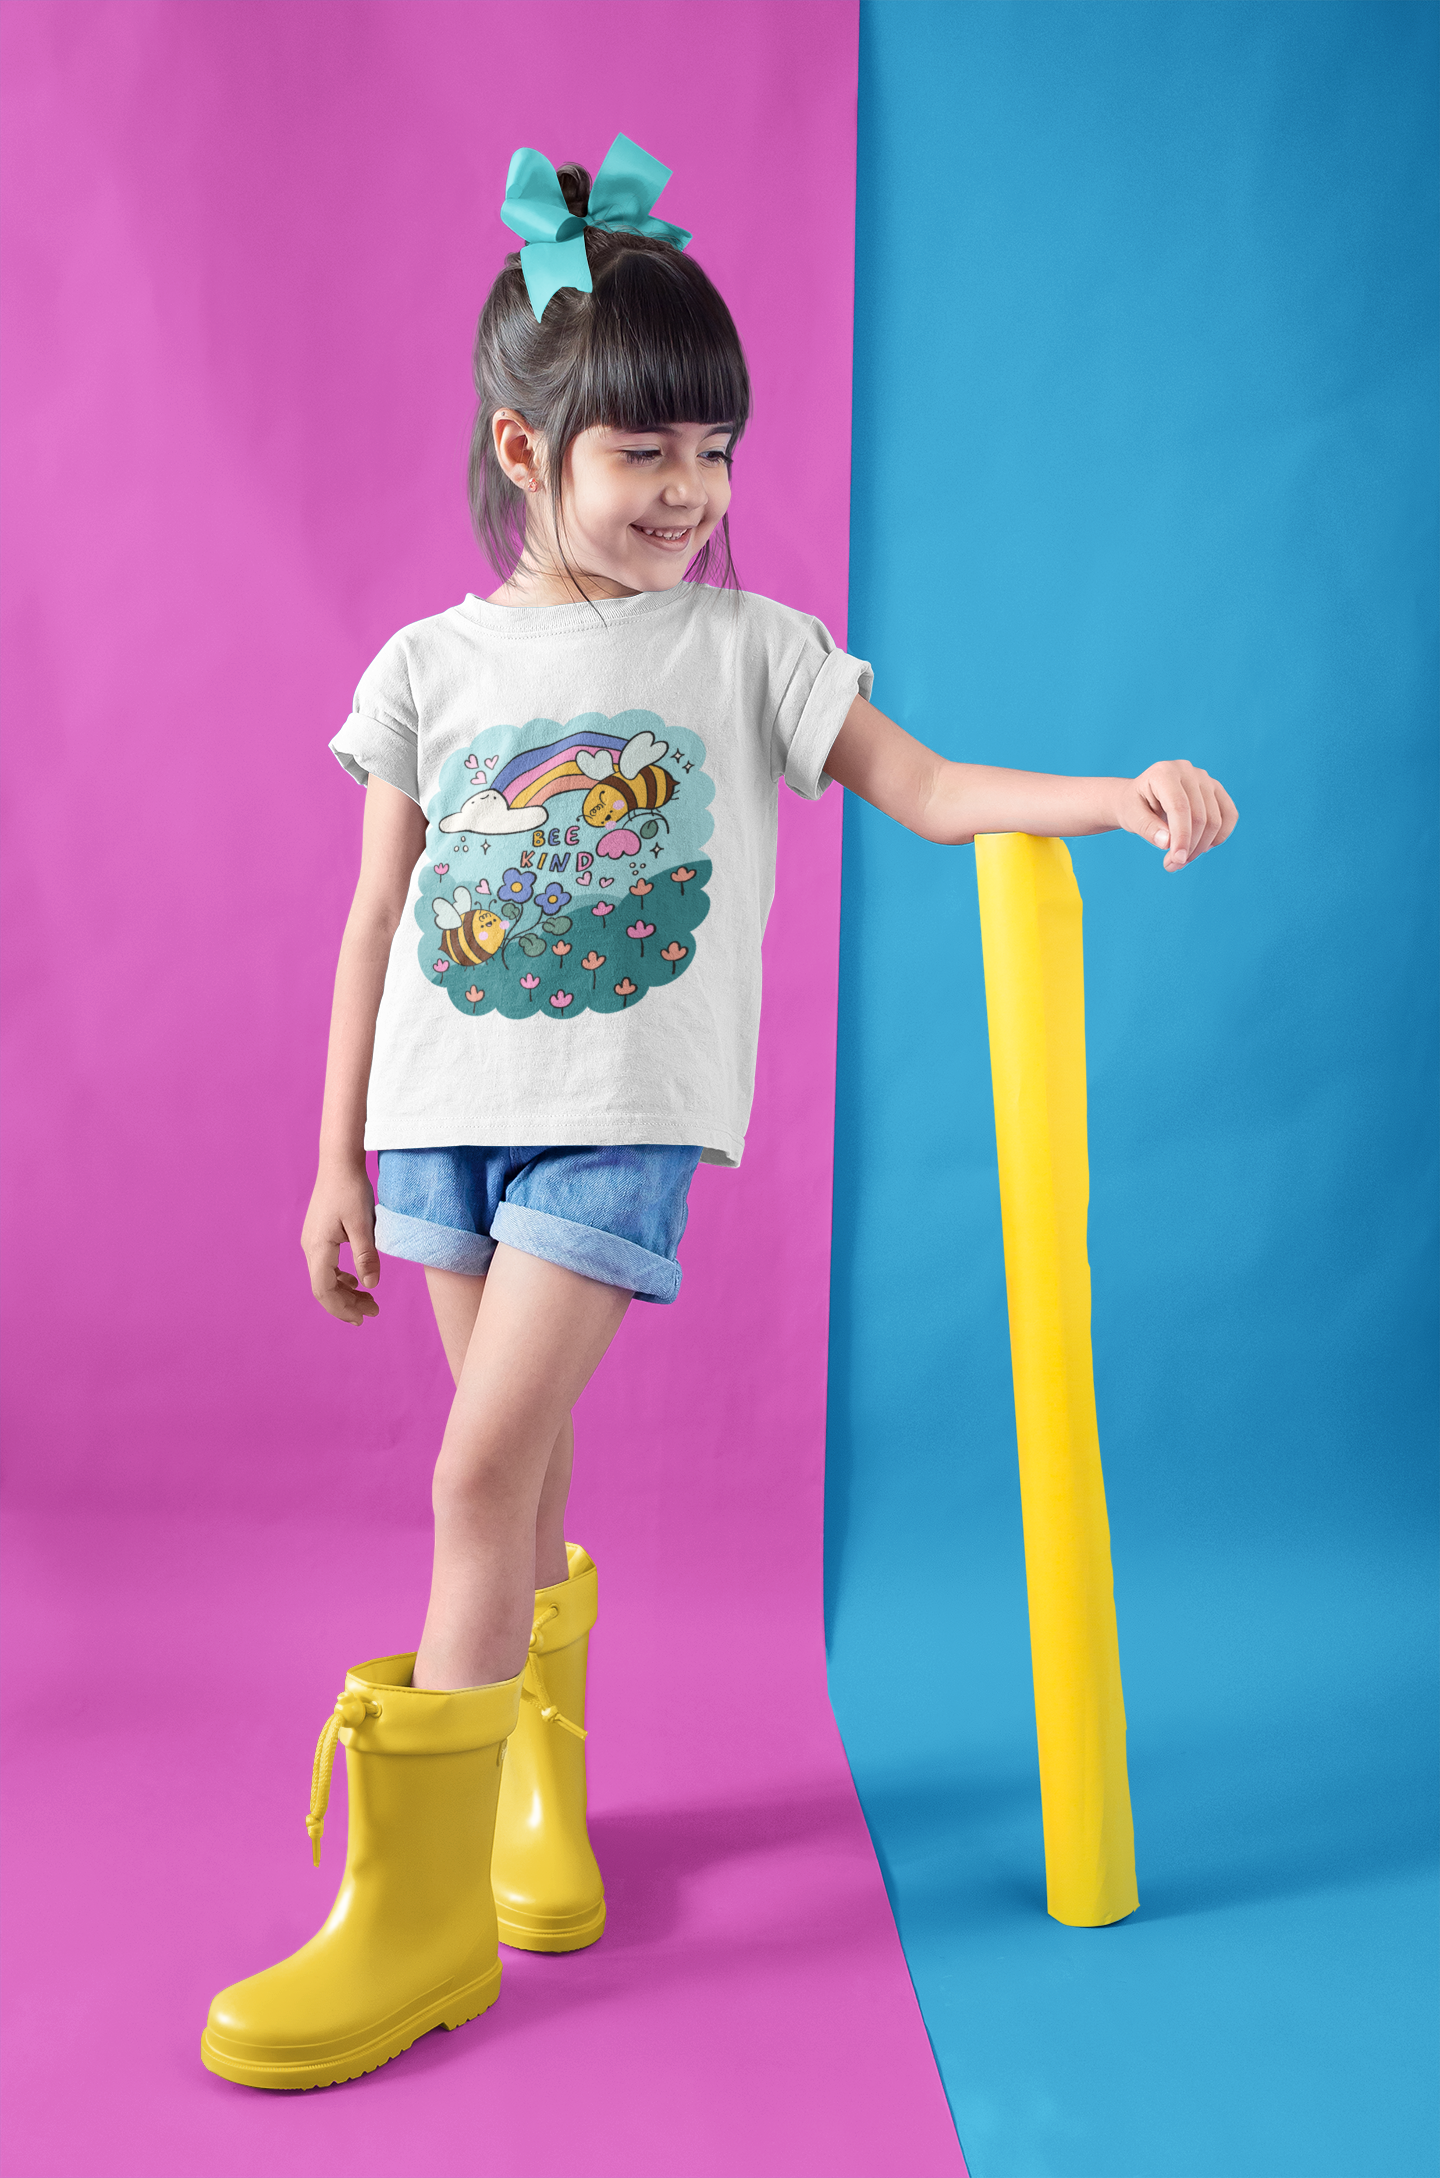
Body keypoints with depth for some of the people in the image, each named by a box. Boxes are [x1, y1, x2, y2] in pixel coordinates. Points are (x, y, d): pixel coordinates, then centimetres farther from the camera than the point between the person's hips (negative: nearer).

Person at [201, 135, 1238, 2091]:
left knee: (481, 1468, -12)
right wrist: (340, 1157, 8)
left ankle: (418, 1908, -1)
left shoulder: (748, 645, 4)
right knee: (523, 1468, 13)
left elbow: (924, 788, -1)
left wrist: (1121, 795, -18)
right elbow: (378, 916, 8)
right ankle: (542, 1776, 35)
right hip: (445, 1109, 3)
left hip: (625, 1115, -3)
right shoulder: (435, 663, 7)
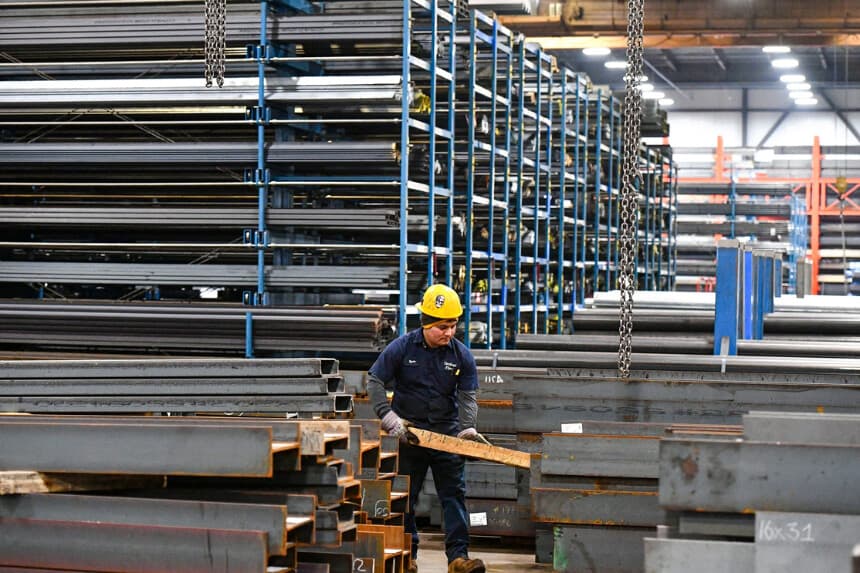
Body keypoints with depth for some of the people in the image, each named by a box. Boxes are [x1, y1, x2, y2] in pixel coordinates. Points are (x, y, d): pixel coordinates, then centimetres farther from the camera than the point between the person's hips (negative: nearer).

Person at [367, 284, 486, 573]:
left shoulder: (462, 355, -2)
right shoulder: (402, 348, -7)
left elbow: (468, 396, -2)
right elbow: (374, 382, -3)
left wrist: (468, 427, -19)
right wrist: (388, 416, -14)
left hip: (447, 435, 1)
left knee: (454, 495, -7)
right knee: (405, 497, 6)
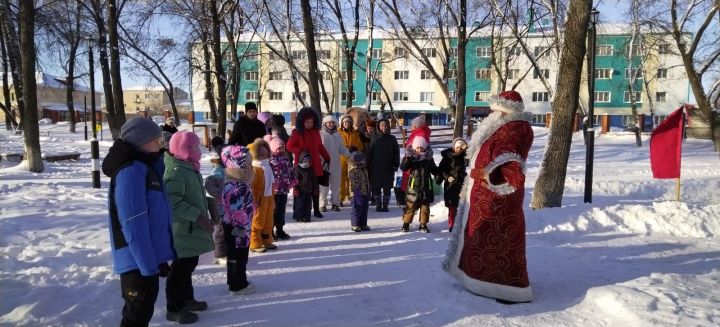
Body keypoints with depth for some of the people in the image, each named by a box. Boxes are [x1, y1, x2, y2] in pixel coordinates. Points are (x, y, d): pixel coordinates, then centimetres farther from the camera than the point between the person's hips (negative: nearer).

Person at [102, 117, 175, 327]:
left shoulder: (143, 167, 11)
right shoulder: (131, 171, -19)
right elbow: (134, 224, -24)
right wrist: (149, 263, -23)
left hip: (147, 257, 9)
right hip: (138, 261, -9)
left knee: (143, 309, 21)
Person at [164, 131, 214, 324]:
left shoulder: (189, 168, 11)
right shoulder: (176, 171, -20)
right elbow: (173, 201, -28)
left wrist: (202, 215, 24)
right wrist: (198, 216, -27)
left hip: (192, 228, 10)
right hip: (182, 229, -10)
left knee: (189, 264, 20)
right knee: (181, 267, 0)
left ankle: (187, 298, 34)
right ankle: (174, 308, 12)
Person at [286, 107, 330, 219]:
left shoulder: (315, 132, 10)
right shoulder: (297, 132, -5)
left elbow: (320, 147, 18)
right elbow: (289, 146, -6)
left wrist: (327, 158, 15)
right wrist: (300, 152, -18)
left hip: (315, 165, 5)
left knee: (315, 188, 9)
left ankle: (316, 210, 19)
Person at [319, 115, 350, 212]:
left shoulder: (338, 135, 13)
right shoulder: (321, 134, 0)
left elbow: (342, 149, 14)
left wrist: (350, 154, -2)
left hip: (335, 163, 4)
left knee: (336, 184, 6)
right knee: (324, 185, -1)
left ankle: (335, 203, 15)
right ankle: (323, 204, 6)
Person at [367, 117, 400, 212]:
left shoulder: (392, 139, 5)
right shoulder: (375, 139, 4)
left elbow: (396, 153, 6)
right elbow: (369, 153, 4)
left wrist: (396, 165, -1)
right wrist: (368, 166, -1)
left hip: (388, 168, 0)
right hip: (376, 168, 0)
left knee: (387, 188, 4)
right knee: (376, 187, 3)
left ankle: (385, 205, 13)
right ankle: (378, 205, 13)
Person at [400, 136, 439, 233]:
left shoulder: (428, 158, 6)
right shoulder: (410, 157, -3)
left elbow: (434, 170, 15)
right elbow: (403, 167, -15)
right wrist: (407, 158, -27)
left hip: (426, 186, 3)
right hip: (414, 185, -3)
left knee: (425, 206, 8)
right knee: (411, 205, 0)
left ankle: (423, 224, 19)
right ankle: (406, 223, 12)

_Problem statement:_ Each line from the one containing "right wrist: (368, 166, -1)" through the end of the material must be returned exactly; no other line should appear.

_Exercise result:_
right wrist: (368, 166, -1)
left hip: (388, 168, 0)
right hip: (376, 168, 0)
left knee: (387, 188, 4)
right knee: (376, 187, 3)
left ankle: (385, 205, 13)
right ankle: (378, 205, 13)
Person at [400, 136, 439, 233]:
left shoulder: (428, 158, 6)
right shoulder: (410, 157, -3)
left elbow: (434, 170, 15)
right elbow: (403, 167, -15)
right wrist: (407, 158, -27)
left hip: (426, 186, 3)
right hip: (414, 185, -3)
left knee: (425, 206, 8)
right knee: (411, 205, 0)
left ankle: (423, 224, 19)
right ankle: (406, 223, 12)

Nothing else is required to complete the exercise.